MARGARET, the Maid of Norway (1283–1290), queen of Scotland, born in 1283, was daughter of Eric II of Norway. Her mother, who died at or soon after her birth, was Margaret, daughter of Alexander III of Scotland [q. v.], by his queen Margaret, daughter of Henry III [q. v.] Alexander, the only surviving son of Alexander III, having clied before the end of 1283, the nobles of Scotland met at Scone on 5 Feb. 1284 and bound themselves to acknowledge Margaret as heir of the kingdom, reserving the rights of any children who might thereafter be born to the king, and of any posthumous child who might be born to his son Alexander. On 19 March 1286 Alexander III was killed, and on 11 April the estates appointed six regents to govern for the infant queen. Edward I obtained a bill of dispensation from Honorius IV in May 1287, that his sons and daughters might marry within the prohibited degrees, and in May 1289 sent ambassadors to Nicolas IV to obtain the pope's consent to the marriage of his sonEdward and Margaret. Eric, who was largely indebted to the English king, sent three ambassadors to England in September, as from himself and Margaret, to request Edward to secure the rights of the queen. At Edward's instance four commissioners were sent by the regents of Scotland to meet them and three commissioners appointed by himself at Salisbury, where on 6 Nov. it was agreed that before 1 Nov. next following Eric should send Margaret either to England or Scotland free from any matrimonial engagement; Edward promised that if Scotland was in a settled state he would send her thither unengaged, on receiving a promise from the Scots that they would not give her in marriage except as he should ordain and with her father's consent. The bill of dispensation for the marriage of the young Edward and Margaret was obtained a few days later.

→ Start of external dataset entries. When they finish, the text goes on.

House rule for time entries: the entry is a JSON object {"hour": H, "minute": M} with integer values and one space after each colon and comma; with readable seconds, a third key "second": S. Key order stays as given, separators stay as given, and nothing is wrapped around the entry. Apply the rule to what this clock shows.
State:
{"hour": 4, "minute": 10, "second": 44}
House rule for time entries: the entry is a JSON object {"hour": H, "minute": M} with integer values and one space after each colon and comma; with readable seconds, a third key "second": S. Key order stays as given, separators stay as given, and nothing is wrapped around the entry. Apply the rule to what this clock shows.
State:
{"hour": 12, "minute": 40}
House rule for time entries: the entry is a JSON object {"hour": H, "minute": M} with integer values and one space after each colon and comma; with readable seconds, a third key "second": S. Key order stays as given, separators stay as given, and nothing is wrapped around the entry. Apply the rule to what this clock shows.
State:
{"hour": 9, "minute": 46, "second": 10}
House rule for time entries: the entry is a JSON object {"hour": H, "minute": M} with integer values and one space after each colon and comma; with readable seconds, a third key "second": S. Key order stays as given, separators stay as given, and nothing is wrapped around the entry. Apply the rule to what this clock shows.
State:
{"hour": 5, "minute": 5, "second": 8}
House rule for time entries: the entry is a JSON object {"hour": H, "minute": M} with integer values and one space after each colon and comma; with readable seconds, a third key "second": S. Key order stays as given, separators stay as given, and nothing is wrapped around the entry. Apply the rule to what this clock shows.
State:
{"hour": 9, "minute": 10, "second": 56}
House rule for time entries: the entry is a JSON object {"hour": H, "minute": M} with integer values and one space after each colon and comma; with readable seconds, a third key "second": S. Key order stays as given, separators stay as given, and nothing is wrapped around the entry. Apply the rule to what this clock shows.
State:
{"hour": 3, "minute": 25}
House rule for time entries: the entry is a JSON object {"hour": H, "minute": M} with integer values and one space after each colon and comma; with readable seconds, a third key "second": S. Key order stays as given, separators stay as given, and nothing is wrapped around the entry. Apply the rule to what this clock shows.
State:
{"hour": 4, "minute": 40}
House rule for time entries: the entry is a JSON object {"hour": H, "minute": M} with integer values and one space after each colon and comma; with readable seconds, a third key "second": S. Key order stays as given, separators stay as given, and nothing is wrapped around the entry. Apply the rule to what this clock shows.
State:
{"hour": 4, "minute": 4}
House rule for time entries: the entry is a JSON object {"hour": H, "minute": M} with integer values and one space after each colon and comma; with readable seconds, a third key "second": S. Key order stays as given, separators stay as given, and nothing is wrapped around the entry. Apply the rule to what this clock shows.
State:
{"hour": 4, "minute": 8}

Tidings of the proposed marriage having reached Scotland, the estates of that kingdom at a meeting at Brigham in March 1290 wrote to Edward warmly approving his design, and to Eric urging him to send his daughter to England speedily. By the articles of Margaret's marriage treaty, arranged on 11 July, Edward promised that the kingdom of Scotland should remain separate and independent, saving his rights in the marches and elsewhere. He requisitioned a ship at Yarmouth to fetch Margaret, and caused it to be fitted out and victualled by Matthew de Columbers, his butler. The ship was manned by forty seamen, and as Eric seems to have been expected to accompany his daughter great provision was made for the voyage, thirty-one hogsheads and one pipe of wine, ten barrels of beer, fifteen salted oxen, four hundred dried fish and two hundred stock fish, five hundred walnuts, and two loaves of sugar being put on board. The ship arrived at Bergen, and took Margaret on board without her father. On 7 Oct. William Fraser (d. 1297) [q. v.], bishop of St. Andrews, wrote to Edward saying that be and the English proctors appointed for the marriage had heard that Margaret had been ill, and that it was then generally believed that she had died on her voyage at one of the Orkneys. The report was true. Nothing is known of the circumstances of her death or burial. About ten years later a young woman came to Norway from Germany declaring herself to be Margaret, Eric's daughter. She said that she had been kidnapped at the Orkneys by a woman of high rank, Ingebiorg, the wife of Thore Hakonsson, and had been sold by her. Many believed her story. The king, Hakon V, who had succeeded his brother Eric, caused her to be tried, and she was burnt alive at Bergen in 1301. Her cruel death excited much compassion; she was believed by many to have been Eric's daughter, and was for a time reverenced at Bergen as a saint.

[Docs, illustr. Scottish Hist. vol. i. ed. Steveneon; Rymer's Fœdera, vol. ii. (both Record publ.); Ann. Dunst. ap. Ann. Monast. iii. 359; Cotton an. 1290 (both Rolls Ser.); Hemingburgh an. 1291; Trivet an. 1289 (both Engl. Hist. Soc.); Torfæus's Hist. Nor. pt. iv. bk. 7, cc. 1, 5, bk, 8, c. 1; Ann. Island. Reg. ap. SS. Rerum Dan. iii. 123, ed. Langebek; Munch's Det Norske Folks Hist. iv. 192 sqq., 344 sqq.; Burton's Hist. of Scotland, ii. 42 sqq., 112-13.]